What you are asked to do:
In the data that follows, how many lines contain the word "remote"? Give only that number.

Collected data entries:
>>>

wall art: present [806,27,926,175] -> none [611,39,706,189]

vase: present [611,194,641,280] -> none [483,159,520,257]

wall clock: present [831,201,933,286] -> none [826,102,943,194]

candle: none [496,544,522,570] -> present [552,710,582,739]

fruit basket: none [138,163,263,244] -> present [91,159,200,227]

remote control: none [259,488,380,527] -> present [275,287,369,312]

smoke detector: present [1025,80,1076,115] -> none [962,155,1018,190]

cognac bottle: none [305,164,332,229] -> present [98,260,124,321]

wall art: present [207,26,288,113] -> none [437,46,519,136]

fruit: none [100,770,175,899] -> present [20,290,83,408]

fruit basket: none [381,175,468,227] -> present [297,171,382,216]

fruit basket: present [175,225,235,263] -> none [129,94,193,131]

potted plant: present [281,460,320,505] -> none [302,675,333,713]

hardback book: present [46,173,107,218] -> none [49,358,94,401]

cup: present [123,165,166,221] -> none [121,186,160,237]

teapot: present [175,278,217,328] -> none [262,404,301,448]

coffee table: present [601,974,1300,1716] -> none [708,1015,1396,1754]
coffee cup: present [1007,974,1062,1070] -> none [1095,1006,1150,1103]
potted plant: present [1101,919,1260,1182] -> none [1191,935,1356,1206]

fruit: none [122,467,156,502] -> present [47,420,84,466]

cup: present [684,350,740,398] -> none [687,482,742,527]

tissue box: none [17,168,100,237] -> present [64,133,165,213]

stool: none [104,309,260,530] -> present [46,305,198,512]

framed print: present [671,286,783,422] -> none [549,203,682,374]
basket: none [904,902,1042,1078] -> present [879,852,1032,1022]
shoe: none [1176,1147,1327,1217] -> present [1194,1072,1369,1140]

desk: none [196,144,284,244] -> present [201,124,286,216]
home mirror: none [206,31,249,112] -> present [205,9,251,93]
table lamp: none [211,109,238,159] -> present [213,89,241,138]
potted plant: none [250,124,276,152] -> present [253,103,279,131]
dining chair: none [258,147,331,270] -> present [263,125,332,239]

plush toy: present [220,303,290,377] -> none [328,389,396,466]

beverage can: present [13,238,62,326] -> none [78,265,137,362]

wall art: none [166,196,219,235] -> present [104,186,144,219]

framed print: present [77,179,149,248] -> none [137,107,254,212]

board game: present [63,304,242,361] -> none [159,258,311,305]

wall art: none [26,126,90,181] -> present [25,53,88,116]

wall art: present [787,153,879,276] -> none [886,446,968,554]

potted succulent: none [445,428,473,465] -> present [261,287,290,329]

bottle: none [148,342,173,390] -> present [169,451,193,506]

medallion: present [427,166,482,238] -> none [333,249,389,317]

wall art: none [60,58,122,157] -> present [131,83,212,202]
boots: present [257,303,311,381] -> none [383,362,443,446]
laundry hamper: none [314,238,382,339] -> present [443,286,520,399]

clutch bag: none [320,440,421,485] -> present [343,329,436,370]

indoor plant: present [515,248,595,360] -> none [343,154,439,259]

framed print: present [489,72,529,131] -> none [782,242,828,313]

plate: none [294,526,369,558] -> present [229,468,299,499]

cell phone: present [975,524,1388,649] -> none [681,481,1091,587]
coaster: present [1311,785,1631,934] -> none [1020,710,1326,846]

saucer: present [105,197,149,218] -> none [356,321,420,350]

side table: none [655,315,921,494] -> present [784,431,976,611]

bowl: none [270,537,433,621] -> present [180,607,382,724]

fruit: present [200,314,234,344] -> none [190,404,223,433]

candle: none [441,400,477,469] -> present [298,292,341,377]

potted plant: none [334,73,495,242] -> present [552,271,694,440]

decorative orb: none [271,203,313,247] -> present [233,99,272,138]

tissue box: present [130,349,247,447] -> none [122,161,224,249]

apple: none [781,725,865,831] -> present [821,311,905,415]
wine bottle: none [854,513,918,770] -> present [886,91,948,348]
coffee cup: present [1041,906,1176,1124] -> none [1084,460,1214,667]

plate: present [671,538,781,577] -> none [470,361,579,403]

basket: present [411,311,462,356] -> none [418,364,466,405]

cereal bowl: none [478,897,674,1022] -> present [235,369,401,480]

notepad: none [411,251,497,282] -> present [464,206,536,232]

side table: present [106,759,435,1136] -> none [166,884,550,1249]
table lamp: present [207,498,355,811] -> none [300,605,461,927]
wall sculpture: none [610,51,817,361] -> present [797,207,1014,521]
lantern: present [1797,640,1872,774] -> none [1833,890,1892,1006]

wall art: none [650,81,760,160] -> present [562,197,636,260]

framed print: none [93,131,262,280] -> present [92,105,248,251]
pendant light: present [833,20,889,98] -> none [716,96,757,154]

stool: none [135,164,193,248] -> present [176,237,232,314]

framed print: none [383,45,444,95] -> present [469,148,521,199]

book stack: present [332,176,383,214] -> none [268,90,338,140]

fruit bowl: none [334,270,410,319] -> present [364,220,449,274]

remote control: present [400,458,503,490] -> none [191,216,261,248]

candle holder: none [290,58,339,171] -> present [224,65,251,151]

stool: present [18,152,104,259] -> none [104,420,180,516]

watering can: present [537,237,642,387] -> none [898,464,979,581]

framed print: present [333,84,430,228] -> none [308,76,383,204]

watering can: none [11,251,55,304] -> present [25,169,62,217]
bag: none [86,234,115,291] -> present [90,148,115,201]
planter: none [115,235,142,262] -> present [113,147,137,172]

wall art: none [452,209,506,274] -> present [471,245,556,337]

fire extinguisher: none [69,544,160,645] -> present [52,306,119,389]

<<<

Written solution:
2